There are far more violations of federal law than police to investigate them, and the Justice Department has long fretted over how prosecutorial discretion can be turned into an instrument of repression.

“Law enforcement is not automatic. It isn’t blind. One of the greatest difficulties of the position of prosecutor is that he must pick his cases, because no prosecutor can even investigate all of the cases in which he receives complaints,” Attorney General Robert Jackson told a gathering of U.S. attorneys in 1940. “If the prosecutor is obliged to choose his cases, it follows that he can choose his defendants. Therein is the most dangerous power of the prosecutor: that he will pick people that he thinks he should get, rather than pick cases that need to be prosecuted.”

Former DOJ officials say politically motivated prosecutions would likely spark a revolt among the career prosecutors and other civil servants in the department, as it did after the Bush administration fired nine U.S. attorneys and replaced some with political loyalists. The firings were called “fundamentally flawed” by Justice’s own internal watchdog and led to the 2007 resignation of Attorney General Alberto Gonzales.

That kind of internal policing could provide a check on Trump’s desire to retaliate against his enemies. Still, much of the Justice Department’s independence depends on whether the attorney general Trump will appoint will aggressively defend it.

Two top contenders for attorney general — former New York City Mayor Rudy Giuliani and New Jersey Gov. Chris Christie — previously served as U.S. attorneys during Republican presidential administrations. Both have shown a troubling willingness to use the Justice Department for political ends, said Carrie Cordero, a former DOJ official currently at Georgetown University Law School.

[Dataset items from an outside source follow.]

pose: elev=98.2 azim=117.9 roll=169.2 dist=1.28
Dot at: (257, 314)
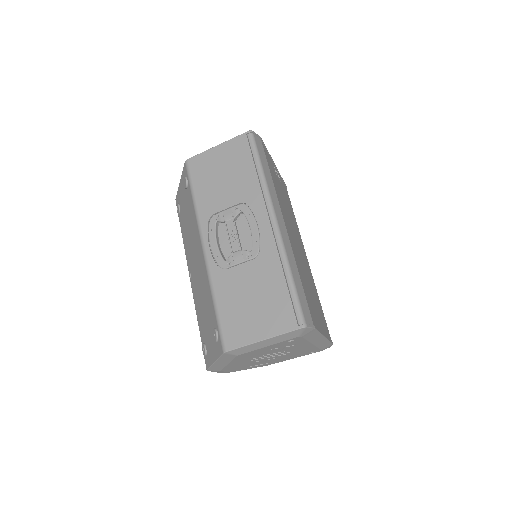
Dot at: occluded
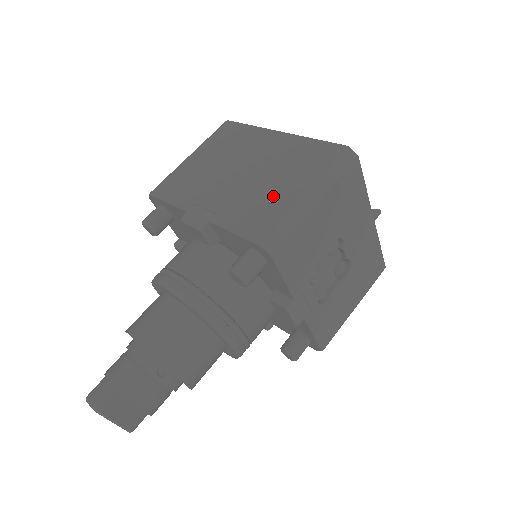
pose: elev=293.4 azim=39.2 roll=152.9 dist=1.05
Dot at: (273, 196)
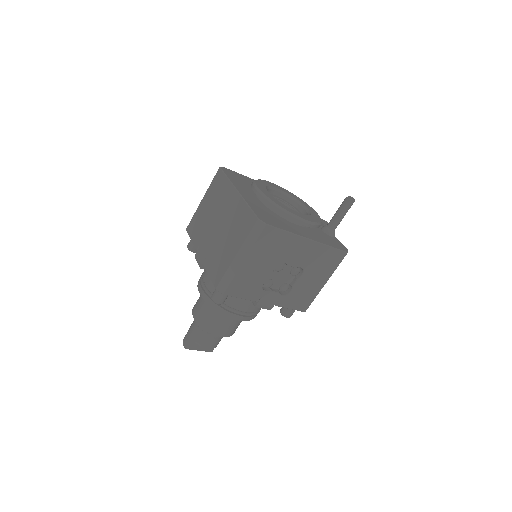
Dot at: (225, 253)
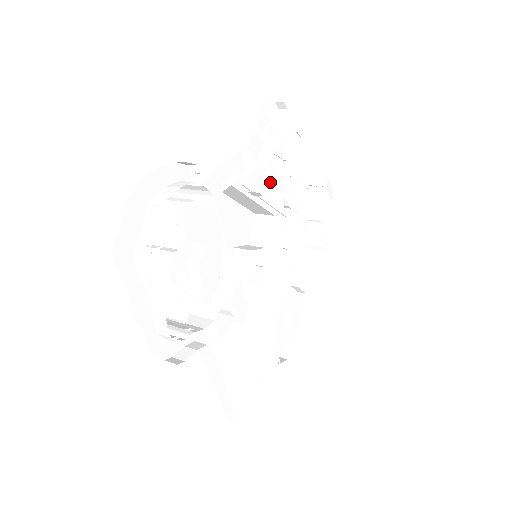
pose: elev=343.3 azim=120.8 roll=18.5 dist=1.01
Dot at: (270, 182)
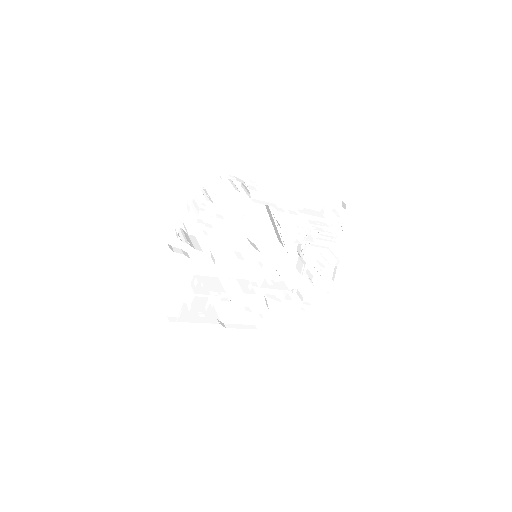
Dot at: (295, 229)
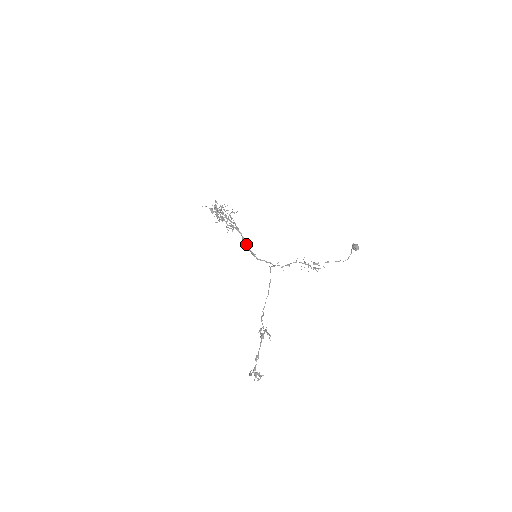
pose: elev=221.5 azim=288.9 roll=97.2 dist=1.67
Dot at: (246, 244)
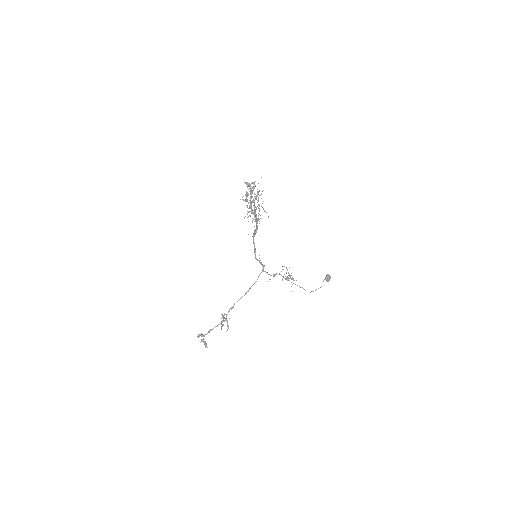
Dot at: occluded
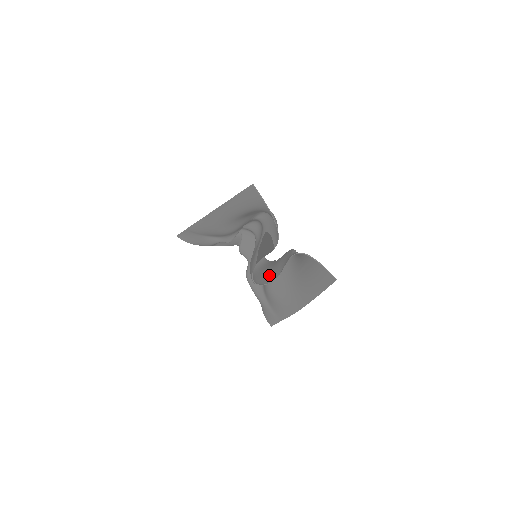
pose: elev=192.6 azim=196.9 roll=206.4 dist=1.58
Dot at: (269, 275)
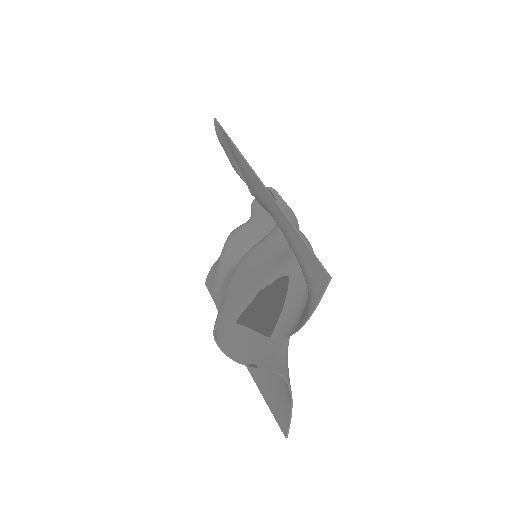
Dot at: (238, 330)
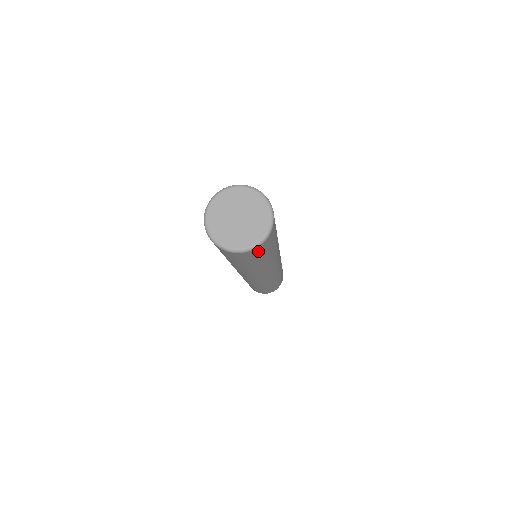
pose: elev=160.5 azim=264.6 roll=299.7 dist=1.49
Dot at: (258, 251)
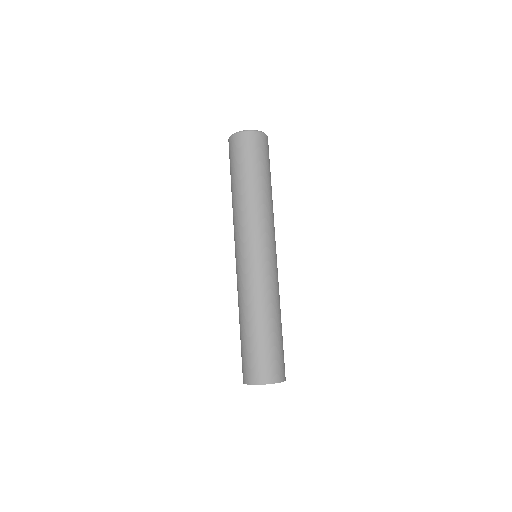
Dot at: (254, 142)
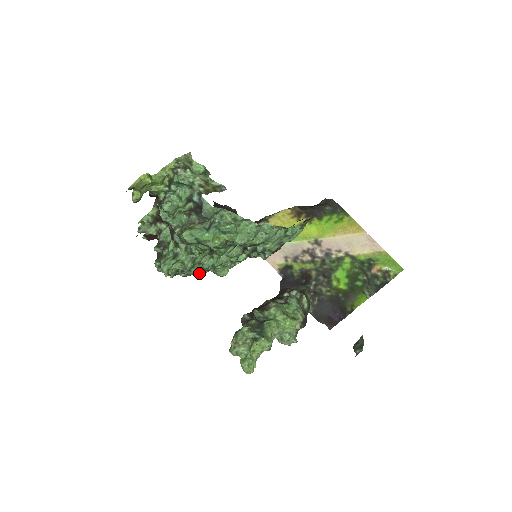
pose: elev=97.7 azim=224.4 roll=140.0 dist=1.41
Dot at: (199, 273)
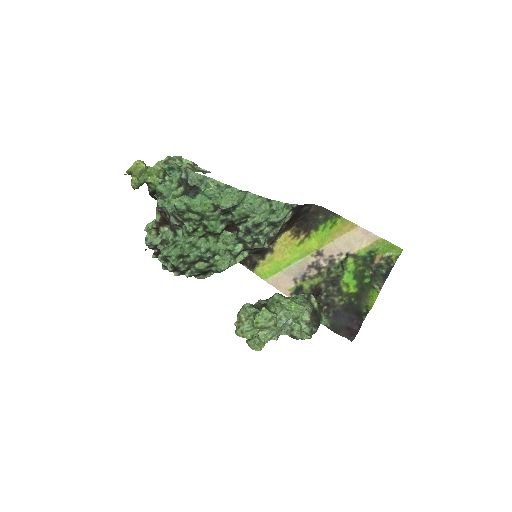
Dot at: (201, 267)
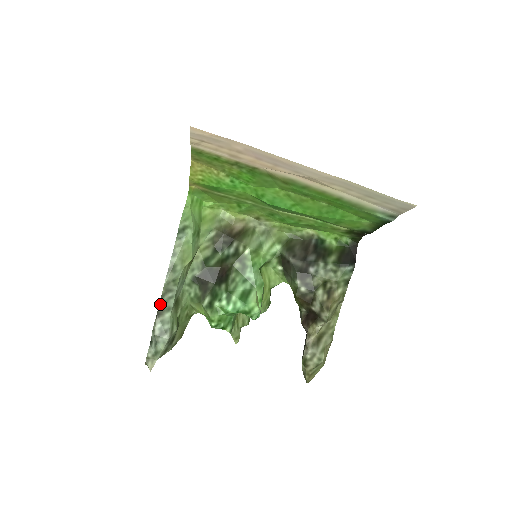
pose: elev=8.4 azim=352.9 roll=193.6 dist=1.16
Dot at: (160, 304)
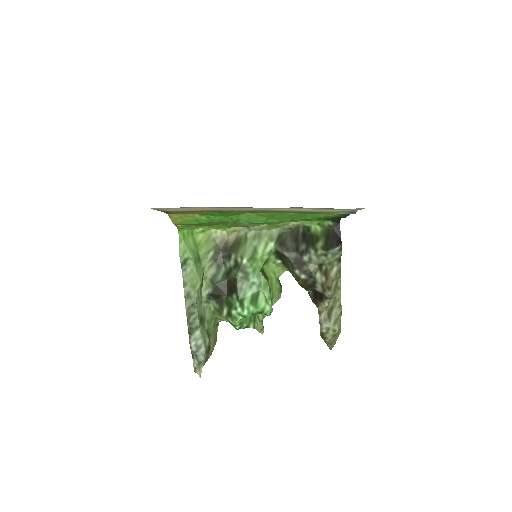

In an interview Thursday, Giuliani left open the possibility of pursuing charges against Clinton for compromising classified information included in emails sent to her unsecure homebrew server. FBI Director James Comey has declined to recommend prosecution, and closed the case last week.

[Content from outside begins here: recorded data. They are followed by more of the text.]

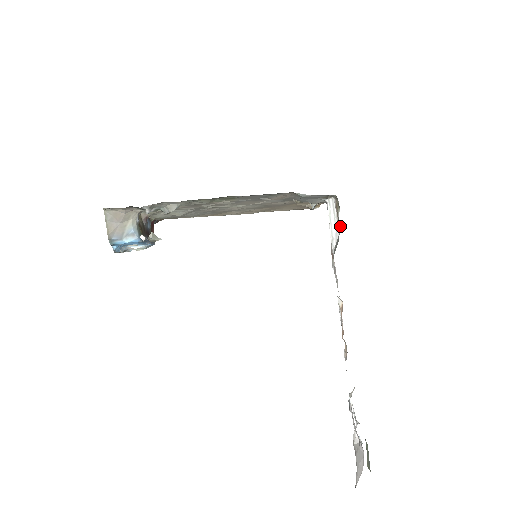
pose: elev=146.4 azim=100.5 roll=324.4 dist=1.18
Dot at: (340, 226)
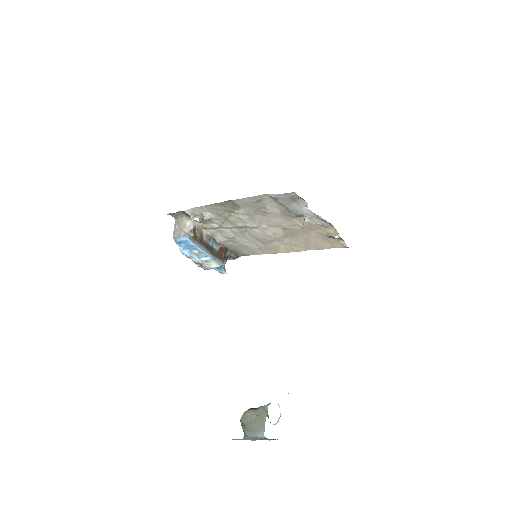
Dot at: occluded
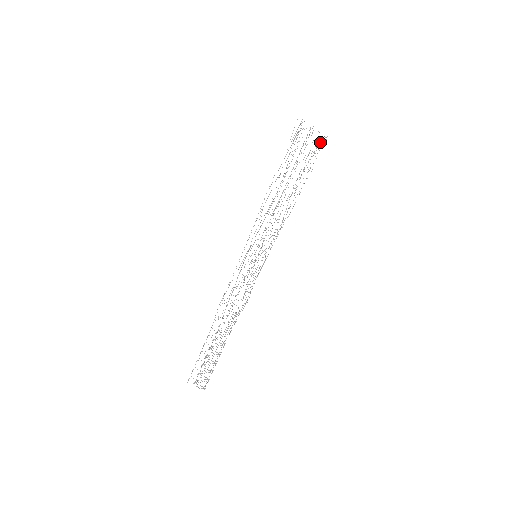
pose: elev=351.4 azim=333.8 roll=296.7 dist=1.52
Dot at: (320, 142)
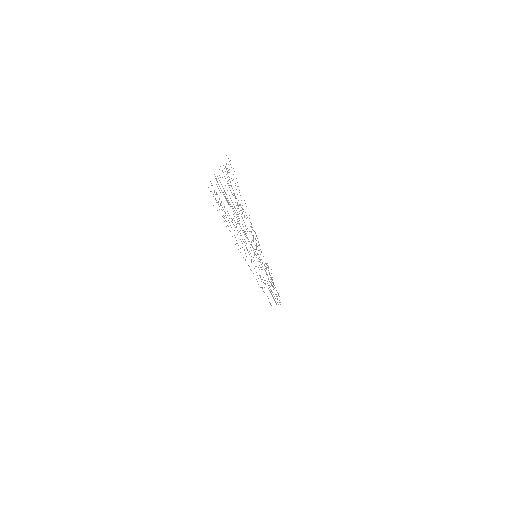
Dot at: occluded
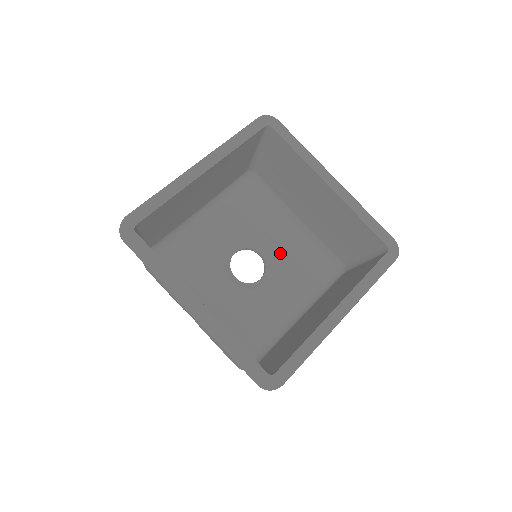
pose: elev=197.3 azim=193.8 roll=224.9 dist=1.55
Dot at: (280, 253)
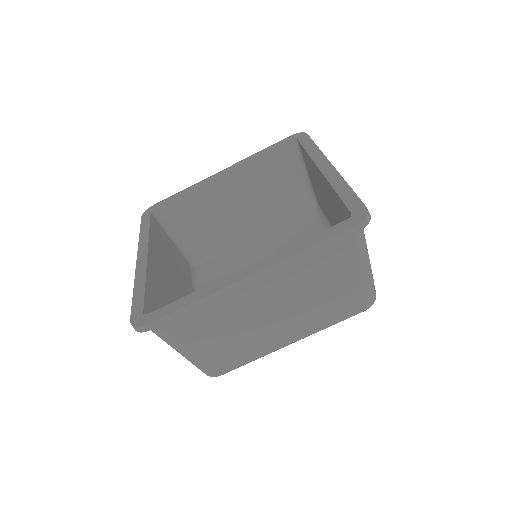
Dot at: occluded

“There’s one tradition in America, right? Election is over. We forget about it. There is another tradition in America which is ‘equal justice under the law,’” Giuliani told Fox News on Thursday. “And it would depend on how bad the violations are.”

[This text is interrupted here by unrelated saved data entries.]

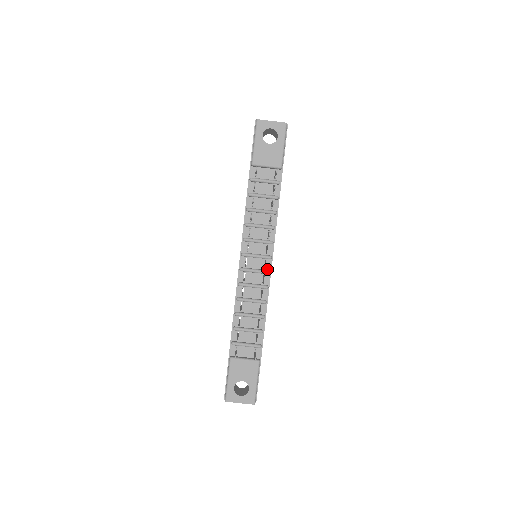
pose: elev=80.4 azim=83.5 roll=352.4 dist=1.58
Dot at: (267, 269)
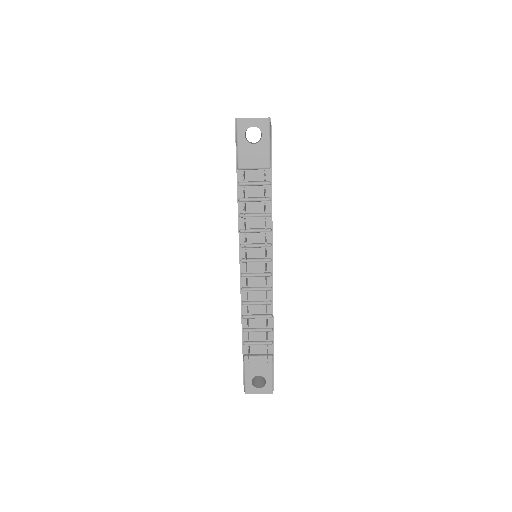
Dot at: (268, 271)
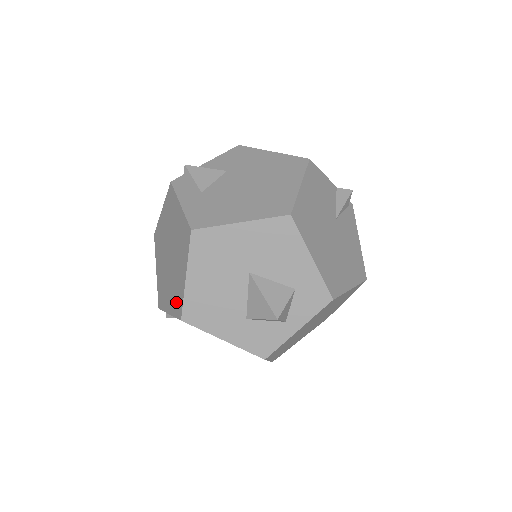
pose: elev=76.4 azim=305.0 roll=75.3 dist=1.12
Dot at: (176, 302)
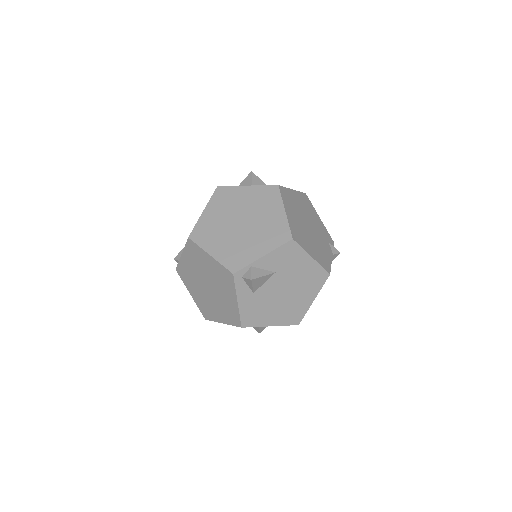
Dot at: (204, 309)
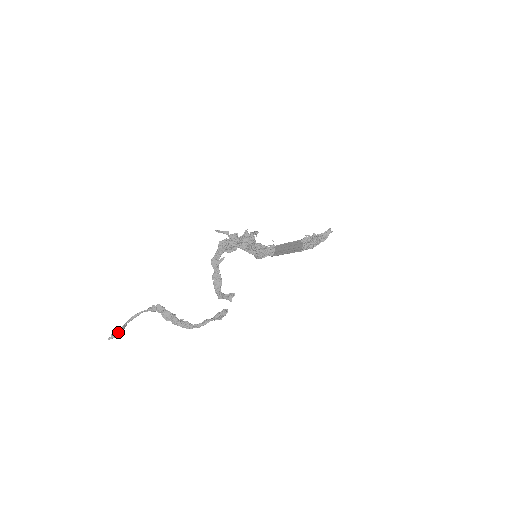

During the Republican National Convention in Cleveland last July, Christie conducted a mock prosecution of Clinton while the crowd chanted, “Lock her up!”

“If he wants to lessen people’s concern about how he is going to use to wield the powers of the Justice Department, then he needs to pick an AG who was not involved in his campaign,” Cordero said.

The concerns over Trump’s use of executive authority are not limited to the Justice Department. As president, he will have immense power of surveillance and covert action programs which Democratic President Barack Obama largely inherited, and solidified, from the Republican Bush administration.

Sanchez said drone and surveillance programs are largely governed by internal policy documents — many of which are reviewed by the DOJ Office of Legal Counsel — and as president, Trump will have wide latitude to alter such rules.

“We have this massive surveillance apparatus that was created over the last 15 years with the participation of both parties and on the tacit assumption that the people in charge would always be people of integrity,” said Jaffer, whose book The Drone Memos: Targeted Killing, Secrecy, and the Law comes out next week. “It should have been built with the possibility in mind that the whole system could be turned over to somebody who doesn’t have the best interests of the country at heart.”

Jaffer added: “Now we are going to unfortunately find out how these powers are used by somebody who appears to be interested in using them in the most aggressive way possible.”